Copy out, unchanged, every line from the start of the records to the line that contains "wattage & 5000K CCT", and stop there.

▼▼▼

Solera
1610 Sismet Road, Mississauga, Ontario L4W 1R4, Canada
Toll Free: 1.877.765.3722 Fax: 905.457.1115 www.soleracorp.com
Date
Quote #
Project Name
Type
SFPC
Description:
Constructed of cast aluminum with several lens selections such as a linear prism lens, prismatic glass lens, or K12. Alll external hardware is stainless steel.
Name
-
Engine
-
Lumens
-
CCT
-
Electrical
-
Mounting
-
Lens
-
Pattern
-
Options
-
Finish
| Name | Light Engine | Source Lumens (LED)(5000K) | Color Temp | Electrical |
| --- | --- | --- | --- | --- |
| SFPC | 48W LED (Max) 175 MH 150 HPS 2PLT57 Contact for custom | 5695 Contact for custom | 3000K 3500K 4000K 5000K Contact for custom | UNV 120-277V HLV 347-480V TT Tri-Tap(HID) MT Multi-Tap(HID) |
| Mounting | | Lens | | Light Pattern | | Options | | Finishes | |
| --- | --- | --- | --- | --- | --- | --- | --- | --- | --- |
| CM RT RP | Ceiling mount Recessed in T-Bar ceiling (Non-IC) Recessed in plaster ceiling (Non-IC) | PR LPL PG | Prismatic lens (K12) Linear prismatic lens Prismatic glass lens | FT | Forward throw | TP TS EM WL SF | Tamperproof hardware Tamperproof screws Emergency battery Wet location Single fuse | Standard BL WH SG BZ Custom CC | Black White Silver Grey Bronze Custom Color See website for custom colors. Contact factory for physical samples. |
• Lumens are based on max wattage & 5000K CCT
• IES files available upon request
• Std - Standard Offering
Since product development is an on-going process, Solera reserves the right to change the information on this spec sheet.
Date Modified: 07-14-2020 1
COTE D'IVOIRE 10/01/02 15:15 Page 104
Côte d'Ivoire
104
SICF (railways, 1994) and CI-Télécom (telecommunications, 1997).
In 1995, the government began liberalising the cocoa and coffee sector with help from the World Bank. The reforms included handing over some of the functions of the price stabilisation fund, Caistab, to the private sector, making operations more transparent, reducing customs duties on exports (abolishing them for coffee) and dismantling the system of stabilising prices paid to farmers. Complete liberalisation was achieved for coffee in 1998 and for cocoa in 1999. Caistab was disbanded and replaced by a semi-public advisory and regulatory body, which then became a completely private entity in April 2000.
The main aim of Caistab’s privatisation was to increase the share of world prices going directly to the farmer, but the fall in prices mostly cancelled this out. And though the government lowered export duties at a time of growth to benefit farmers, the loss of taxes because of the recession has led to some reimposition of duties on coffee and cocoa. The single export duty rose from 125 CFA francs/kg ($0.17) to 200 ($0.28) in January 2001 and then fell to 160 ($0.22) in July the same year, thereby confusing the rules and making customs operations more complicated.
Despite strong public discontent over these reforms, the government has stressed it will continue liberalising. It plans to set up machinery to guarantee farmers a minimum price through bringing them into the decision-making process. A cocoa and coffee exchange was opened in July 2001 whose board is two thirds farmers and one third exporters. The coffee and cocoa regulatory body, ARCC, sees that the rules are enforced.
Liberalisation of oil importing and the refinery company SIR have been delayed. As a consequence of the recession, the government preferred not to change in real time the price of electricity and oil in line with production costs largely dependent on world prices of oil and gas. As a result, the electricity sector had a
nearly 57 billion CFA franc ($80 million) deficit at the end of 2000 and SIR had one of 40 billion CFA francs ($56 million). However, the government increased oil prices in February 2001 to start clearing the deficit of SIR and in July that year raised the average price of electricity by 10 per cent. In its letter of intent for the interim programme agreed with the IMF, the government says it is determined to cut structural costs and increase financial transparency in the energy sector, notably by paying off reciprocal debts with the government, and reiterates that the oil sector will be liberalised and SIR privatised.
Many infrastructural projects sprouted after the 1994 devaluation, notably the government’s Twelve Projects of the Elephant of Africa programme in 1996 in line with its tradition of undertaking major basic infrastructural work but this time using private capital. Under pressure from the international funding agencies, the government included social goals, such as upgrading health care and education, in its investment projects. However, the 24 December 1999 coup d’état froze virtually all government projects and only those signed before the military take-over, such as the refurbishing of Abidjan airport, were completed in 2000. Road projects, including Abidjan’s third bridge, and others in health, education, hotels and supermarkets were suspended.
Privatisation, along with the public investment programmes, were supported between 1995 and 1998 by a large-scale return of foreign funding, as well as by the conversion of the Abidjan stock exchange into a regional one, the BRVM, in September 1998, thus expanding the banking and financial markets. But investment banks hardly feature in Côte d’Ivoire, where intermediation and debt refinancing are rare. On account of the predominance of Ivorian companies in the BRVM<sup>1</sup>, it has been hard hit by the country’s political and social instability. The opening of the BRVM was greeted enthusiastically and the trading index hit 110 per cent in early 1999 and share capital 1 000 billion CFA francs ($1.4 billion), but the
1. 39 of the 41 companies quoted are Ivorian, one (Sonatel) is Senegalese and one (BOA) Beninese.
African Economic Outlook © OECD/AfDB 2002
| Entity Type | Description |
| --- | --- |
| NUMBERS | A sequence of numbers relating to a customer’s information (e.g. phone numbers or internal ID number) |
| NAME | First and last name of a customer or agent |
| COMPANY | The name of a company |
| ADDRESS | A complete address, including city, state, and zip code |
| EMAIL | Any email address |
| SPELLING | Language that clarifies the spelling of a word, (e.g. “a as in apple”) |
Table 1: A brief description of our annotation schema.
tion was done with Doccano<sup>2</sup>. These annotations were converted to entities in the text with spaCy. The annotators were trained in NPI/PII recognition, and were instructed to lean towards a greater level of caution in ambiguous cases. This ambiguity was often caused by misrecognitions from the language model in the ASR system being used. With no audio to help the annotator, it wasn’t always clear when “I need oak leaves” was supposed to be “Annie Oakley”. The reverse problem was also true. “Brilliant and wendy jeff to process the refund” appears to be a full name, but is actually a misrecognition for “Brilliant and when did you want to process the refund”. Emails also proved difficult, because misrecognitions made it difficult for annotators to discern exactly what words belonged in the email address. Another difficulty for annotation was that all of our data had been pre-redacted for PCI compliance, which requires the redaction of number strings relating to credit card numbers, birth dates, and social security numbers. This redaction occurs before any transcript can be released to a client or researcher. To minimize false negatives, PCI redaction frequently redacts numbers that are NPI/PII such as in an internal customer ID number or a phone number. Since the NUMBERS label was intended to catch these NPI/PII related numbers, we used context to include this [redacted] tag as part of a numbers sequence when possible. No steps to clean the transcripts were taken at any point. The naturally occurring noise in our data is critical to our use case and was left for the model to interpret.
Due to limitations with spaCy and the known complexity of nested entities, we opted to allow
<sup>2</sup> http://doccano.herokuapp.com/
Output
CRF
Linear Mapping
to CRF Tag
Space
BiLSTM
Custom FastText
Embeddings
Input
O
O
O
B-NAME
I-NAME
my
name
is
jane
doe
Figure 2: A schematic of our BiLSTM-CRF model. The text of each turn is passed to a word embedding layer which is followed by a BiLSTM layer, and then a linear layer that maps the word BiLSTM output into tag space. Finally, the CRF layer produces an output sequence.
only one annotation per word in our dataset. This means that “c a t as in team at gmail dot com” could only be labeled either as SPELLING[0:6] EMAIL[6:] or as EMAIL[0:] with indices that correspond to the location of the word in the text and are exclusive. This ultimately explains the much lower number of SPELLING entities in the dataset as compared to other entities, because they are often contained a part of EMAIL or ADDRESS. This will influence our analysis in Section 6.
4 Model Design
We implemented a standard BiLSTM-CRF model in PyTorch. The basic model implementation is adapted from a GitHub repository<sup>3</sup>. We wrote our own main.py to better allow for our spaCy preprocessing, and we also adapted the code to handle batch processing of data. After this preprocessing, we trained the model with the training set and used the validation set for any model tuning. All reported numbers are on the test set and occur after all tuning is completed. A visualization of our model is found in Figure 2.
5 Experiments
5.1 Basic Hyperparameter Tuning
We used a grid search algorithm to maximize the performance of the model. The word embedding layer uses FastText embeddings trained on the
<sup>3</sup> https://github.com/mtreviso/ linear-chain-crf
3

▲▲▲

> _TASK RESPONSE_
Solera
1610 Sismet Road, Mississauga, Ontario L4W 1R4, Canada
Toll Free: 1.877.765.3722 Fax: 905.457.1115 www.soleracorp.com
Date
Quote #
Project Name
Type
SFPC
Description:
Constructed of cast aluminum with several lens selections such as a linear prism lens, prismatic glass lens, or K12. Alll external hardware is stainless steel.
Name
-
Engine
-
Lumens
-
CCT
-
Electrical
-
Mounting
-
Lens
-
Pattern
-
Options
-
Finish
| Name | Light Engine | Source Lumens (LED)(5000K) | Color Temp | Electrical |
| --- | --- | --- | --- | --- |
| SFPC | 48W LED (Max) 175 MH 150 HPS 2PLT57 Contact for custom | 5695 Contact for custom | 3000K 3500K 4000K 5000K Contact for custom | UNV 120-277V HLV 347-480V TT Tri-Tap(HID) MT Multi-Tap(HID) |
| Mounting | | Lens | | Light Pattern | | Options | | Finishes | |
| --- | --- | --- | --- | --- | --- | --- | --- | --- | --- |
| CM RT RP | Ceiling mount Recessed in T-Bar ceiling (Non-IC) Recessed in plaster ceiling (Non-IC) | PR LPL PG | Prismatic lens (K12) Linear prismatic lens Prismatic glass lens | FT | Forward throw | TP TS EM WL SF | Tamperproof hardware Tamperproof screws Emergency battery Wet location Single fuse | Standard BL WH SG BZ Custom CC | Black White Silver Grey Bronze Custom Color See website for custom colors. Contact factory for physical samples. |
• Lumens are based on max wattage & 5000K CCT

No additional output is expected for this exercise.